Kecendrungan ini rupanya disadari oleh beberapa elite Muhammadiyah atau juga oleh elite Partai Amanat Nasional (PAN). Kekhawatiran tentang masjid-masjid Muhammadiyah direbut oleh salafi/wahhabi ataupun oleh IM/PKS, ini disuarakan oleh Zulkfli Hassan: "Kenapa magrib sama subuh di masjid? Kalau kamu magrib sama subuh nggak di masjid, orang-orang di masjid nanti suaranya diambil PKS semua" ujarnya ketika berpidato depan kader-kader PAN. Setidaknya di level politik, PAN sebagai partai yang mengklaim dirinya representasi Muhammadiyah mulai mengakui bahwa suara akar rumput Muhammadiyah beralih  ke PKS dan partai lain.Â
2. Perkaderan Muhammadiyah yang perlu dibenahi. Belakangan ini perkaderan Muhammadiyah hanya berfokus kepada sekolah-sekolah, universitas, maupun rumah sakit Muhammadiyah. Sedangkan basis massa di akar rumput tidak tersentuh, sehingga akhirnya banyak masjid-masjid yang secara kultural terafiliasi Muhammadiyah kemudian terpikat pada gerakan Islam transnasional seperti Salafi/Muhammadiyah. Di kampus-kampus non-Muhammadiyah, misalkan di kampus-kampus bukan berbasis agama; kita bisa melihat eksistensi Muhammadiyah melalui Ikatan Mahasiswa Muhammadiyah (IMM) tidak begitu terlihat.

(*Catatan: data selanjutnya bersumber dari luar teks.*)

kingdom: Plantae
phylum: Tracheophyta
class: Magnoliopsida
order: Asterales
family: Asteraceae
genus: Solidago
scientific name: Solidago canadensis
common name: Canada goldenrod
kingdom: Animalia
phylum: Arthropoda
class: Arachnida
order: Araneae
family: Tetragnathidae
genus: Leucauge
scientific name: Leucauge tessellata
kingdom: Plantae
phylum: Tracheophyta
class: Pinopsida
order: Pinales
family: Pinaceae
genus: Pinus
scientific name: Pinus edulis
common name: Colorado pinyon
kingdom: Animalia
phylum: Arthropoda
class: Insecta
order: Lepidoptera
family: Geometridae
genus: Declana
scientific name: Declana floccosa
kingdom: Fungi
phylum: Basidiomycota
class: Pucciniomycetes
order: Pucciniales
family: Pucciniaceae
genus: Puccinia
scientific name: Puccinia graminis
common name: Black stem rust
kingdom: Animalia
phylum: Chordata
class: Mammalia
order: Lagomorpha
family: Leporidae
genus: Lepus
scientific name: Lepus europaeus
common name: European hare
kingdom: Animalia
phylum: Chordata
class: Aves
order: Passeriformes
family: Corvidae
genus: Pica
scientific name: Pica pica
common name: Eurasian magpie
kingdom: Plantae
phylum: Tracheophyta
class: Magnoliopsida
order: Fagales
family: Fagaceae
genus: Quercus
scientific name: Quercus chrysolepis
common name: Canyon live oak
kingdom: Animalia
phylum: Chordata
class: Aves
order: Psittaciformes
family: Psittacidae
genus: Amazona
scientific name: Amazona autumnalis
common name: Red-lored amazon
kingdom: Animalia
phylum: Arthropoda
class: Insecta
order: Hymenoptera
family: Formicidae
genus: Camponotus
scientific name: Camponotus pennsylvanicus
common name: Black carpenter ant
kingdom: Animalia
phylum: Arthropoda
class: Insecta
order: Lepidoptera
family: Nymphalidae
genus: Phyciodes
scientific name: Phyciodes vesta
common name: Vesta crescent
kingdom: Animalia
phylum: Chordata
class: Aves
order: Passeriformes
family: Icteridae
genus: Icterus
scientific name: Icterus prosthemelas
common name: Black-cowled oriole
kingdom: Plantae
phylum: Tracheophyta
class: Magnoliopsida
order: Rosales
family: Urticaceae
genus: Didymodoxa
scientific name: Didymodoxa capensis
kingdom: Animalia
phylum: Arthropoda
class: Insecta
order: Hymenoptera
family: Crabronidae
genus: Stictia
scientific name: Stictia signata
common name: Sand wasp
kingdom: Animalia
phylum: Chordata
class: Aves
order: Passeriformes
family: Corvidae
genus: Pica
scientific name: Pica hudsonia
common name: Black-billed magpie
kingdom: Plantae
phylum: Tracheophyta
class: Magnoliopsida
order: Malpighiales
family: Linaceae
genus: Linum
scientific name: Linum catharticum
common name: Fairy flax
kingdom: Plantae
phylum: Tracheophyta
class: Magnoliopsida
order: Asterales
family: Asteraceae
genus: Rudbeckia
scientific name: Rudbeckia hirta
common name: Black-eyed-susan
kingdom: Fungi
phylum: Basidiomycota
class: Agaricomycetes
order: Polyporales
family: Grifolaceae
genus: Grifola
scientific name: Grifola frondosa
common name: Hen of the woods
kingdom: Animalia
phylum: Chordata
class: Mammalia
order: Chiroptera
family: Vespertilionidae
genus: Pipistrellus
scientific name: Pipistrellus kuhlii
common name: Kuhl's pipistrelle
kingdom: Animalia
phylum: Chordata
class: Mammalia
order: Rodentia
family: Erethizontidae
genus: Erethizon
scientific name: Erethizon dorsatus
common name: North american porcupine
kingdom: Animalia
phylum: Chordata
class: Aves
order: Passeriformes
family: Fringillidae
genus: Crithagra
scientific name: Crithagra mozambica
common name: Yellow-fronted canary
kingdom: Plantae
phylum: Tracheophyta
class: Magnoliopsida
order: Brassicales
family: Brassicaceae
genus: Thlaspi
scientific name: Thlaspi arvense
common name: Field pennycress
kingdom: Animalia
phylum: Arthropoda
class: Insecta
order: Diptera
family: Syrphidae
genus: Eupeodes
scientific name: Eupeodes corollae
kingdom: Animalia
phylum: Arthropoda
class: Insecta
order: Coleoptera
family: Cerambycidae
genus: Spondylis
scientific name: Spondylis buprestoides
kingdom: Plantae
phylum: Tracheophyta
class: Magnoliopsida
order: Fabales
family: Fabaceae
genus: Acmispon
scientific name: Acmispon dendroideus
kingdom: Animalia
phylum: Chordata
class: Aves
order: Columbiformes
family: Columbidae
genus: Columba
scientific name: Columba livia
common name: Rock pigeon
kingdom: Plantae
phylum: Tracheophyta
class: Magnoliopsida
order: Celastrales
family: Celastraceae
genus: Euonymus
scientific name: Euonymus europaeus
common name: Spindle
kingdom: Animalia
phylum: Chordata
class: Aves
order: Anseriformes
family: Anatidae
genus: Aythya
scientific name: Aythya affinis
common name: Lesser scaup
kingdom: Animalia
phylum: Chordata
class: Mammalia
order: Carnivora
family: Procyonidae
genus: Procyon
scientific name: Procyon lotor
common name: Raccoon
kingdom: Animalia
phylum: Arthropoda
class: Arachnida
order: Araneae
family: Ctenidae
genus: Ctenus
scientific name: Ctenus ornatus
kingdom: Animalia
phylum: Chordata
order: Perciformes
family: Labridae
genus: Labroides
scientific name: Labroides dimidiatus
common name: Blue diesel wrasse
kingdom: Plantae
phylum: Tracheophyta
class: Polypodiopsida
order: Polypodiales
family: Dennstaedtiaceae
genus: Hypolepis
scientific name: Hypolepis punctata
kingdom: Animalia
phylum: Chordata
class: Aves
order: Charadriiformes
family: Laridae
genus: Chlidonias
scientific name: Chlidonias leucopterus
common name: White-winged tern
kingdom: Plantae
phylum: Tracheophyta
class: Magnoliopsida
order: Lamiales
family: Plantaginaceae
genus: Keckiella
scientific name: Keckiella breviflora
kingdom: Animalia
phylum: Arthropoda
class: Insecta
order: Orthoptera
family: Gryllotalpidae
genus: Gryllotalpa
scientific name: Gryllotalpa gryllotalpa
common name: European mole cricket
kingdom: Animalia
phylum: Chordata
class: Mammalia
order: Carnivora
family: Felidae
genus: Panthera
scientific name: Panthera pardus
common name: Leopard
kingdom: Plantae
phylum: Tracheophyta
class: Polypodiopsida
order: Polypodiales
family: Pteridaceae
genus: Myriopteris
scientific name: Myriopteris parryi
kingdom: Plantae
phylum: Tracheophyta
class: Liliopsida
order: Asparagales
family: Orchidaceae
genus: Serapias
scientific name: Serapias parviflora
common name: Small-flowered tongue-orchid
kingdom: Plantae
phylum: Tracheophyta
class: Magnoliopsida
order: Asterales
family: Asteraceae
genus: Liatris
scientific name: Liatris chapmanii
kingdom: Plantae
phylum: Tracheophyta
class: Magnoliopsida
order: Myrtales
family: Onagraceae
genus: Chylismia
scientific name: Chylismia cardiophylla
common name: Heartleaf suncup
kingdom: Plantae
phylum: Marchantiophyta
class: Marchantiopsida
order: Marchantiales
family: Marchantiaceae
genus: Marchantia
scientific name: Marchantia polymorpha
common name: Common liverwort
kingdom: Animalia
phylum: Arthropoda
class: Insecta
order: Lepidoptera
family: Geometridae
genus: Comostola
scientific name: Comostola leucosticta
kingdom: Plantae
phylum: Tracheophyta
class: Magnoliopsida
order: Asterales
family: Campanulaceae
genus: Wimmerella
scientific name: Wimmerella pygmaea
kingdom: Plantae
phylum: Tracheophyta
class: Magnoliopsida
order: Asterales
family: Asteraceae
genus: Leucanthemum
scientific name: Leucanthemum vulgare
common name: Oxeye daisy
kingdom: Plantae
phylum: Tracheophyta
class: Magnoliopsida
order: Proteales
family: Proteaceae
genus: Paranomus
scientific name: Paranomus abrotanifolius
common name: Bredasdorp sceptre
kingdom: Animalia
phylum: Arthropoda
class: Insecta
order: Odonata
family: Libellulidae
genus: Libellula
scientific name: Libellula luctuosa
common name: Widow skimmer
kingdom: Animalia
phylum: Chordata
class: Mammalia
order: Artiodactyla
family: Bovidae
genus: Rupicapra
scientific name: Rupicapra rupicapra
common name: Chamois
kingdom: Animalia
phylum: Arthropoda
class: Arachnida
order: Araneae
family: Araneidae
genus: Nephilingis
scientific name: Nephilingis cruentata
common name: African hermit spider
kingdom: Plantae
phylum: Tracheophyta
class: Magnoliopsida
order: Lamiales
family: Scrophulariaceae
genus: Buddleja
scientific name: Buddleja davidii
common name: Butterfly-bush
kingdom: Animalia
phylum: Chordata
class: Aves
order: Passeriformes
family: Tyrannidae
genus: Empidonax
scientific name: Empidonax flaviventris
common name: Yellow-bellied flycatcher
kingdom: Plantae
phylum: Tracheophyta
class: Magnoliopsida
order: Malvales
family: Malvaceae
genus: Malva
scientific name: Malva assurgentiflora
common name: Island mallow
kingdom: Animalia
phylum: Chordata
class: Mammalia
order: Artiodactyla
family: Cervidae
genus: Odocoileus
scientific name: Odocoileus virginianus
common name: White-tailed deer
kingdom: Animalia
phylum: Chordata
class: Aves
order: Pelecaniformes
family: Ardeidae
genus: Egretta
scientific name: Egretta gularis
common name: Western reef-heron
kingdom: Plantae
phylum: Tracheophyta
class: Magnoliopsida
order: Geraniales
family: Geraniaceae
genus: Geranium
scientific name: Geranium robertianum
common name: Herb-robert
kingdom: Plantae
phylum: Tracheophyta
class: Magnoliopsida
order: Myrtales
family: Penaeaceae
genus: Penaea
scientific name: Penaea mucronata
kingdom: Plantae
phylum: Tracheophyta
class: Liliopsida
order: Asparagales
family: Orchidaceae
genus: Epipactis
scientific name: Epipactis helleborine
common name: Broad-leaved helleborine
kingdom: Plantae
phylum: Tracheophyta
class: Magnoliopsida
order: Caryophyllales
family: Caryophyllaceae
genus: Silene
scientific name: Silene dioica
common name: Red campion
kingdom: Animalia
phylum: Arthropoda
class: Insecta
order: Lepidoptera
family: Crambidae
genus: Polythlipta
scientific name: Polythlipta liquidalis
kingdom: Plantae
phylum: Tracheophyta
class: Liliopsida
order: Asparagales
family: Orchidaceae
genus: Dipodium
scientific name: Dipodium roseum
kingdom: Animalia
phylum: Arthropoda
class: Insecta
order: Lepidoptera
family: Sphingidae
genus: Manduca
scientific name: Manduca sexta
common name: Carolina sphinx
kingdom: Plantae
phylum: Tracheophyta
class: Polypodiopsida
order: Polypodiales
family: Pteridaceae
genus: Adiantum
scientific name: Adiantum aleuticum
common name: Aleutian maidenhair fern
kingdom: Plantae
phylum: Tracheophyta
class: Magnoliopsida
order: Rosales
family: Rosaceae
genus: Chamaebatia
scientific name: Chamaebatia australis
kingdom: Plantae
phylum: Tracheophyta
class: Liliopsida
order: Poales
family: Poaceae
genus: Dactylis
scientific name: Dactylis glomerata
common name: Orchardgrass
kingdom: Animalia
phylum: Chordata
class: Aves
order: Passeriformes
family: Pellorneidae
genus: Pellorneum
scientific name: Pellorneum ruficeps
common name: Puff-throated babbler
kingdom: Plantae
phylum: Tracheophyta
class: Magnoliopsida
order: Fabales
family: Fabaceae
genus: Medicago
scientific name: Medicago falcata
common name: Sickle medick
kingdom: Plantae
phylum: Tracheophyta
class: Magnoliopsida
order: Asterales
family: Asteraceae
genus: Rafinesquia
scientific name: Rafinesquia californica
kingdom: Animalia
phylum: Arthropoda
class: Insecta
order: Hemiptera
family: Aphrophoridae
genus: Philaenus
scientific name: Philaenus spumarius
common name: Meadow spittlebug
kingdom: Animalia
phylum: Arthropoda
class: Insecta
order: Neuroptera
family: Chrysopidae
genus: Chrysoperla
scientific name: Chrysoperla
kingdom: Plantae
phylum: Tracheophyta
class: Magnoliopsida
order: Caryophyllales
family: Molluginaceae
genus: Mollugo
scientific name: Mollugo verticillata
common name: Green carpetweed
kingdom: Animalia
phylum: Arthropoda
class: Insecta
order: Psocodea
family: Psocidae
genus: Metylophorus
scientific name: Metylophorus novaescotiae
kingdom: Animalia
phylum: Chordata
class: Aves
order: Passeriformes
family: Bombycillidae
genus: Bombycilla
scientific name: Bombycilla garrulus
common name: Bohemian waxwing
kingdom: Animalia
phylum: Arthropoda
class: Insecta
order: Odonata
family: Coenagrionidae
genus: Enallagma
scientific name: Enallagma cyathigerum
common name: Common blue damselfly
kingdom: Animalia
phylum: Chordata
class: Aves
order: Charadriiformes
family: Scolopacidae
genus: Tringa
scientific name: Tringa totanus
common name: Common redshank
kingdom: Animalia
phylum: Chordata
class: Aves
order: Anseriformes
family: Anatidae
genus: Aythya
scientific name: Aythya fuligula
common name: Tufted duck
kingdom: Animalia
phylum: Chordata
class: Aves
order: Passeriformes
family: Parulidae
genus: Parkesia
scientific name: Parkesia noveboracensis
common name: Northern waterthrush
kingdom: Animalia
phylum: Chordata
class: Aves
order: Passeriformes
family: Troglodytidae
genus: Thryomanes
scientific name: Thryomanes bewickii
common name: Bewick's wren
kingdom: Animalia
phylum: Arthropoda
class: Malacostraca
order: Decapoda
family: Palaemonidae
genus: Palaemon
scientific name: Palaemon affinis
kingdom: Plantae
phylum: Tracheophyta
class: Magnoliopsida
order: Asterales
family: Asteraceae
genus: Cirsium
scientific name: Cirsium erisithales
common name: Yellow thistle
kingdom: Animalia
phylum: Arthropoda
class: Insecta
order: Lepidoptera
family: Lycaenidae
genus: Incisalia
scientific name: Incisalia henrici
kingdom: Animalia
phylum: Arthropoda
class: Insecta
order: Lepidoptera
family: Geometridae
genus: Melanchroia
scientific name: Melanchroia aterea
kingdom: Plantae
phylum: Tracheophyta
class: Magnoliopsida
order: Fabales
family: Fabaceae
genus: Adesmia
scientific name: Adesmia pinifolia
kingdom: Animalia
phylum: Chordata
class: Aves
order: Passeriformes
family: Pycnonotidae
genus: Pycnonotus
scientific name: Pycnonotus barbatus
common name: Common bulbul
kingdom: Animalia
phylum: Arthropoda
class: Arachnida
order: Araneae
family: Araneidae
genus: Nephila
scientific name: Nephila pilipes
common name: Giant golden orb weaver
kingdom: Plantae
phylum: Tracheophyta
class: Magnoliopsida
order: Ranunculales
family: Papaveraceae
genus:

3. Para pengurus Muhammadiyah sibuk mengurusi Anak Usaha Muhammadiyah (AUM). Muhammadiyah memiliki banyak sekali aset di bidang pendidikan dan kesehatan, sekolah serta universitasnya sendiri memang banyak yang bagus karena selama ini diperhatikan dan dirawat oleh DPP Muhammadiyah. Bahkan golongan non-Muhammadiyah seperti orang yang berasal dari keluarga NU ataupun non-Muslim sekalipun (terutama di Indonesia Timur), banyak yang bersekolah ataupun kuliah di institusi pendidikan milik Muhammadiyah. Ada kesan bahwa elite Muhammadiyah sibuk berpolitik untuk mempertahankan aset, sehingga akar rumput kemudian digarap oleh kelompok lain.
4. NU yang menemukan relevansinya. Pada masa abad 20 dakwah-dakwah Muhammadiyah dan kelompok modernis Islam lainnya membawa semangat yang sesuai dengan jiwa zaman (zeitgeist) sehingga Muhammadiyah pada mulanya lebih unggul secara kualitas intelektual bila dibandingkan NU. Bahkan NU saja didirikan untuk merespon gencarnya dakwah Muhammadiyah dan ormas Islam modernis lainnya. NU sejak 1984 tepatnya di masa kepemimpinan Gus Dur mulai merubah orientasi organisasinya dari yang semula bersikap reaktif terhadap wacana Muhammadiyah, NU mulai memodernisasi organisasinya dan mengirimkan banyak kadernya untuk kuliah di luar negeri, terutama ke negara-negara barat. Walhasil NU yang semula gagap dengan modernitas, kemudian mulai bergerak lebih jauh lagi ke arah posmodernisme.Â
Di era Revolusi Industri 4.0 ini wacana modernitas telah digantikan oleh posmodernitas. Modernitas yang berasal dari landasan epistemologi barat yang bersifat positivistik, seperti adanya oposisi biner (hitam-putih), menolak sumber pengetahuan yang tidak bisa ditangkap panca indera, dsbnya. Justru dalam posmodernisme hal-hal yang semula ditolak oleh modernitas kemudian diterima, di situlah kemudian banyak khazanah keilmuan Islam tradisional, kemudian mulai menerima rasionalisasinya di bawah posmodernisme.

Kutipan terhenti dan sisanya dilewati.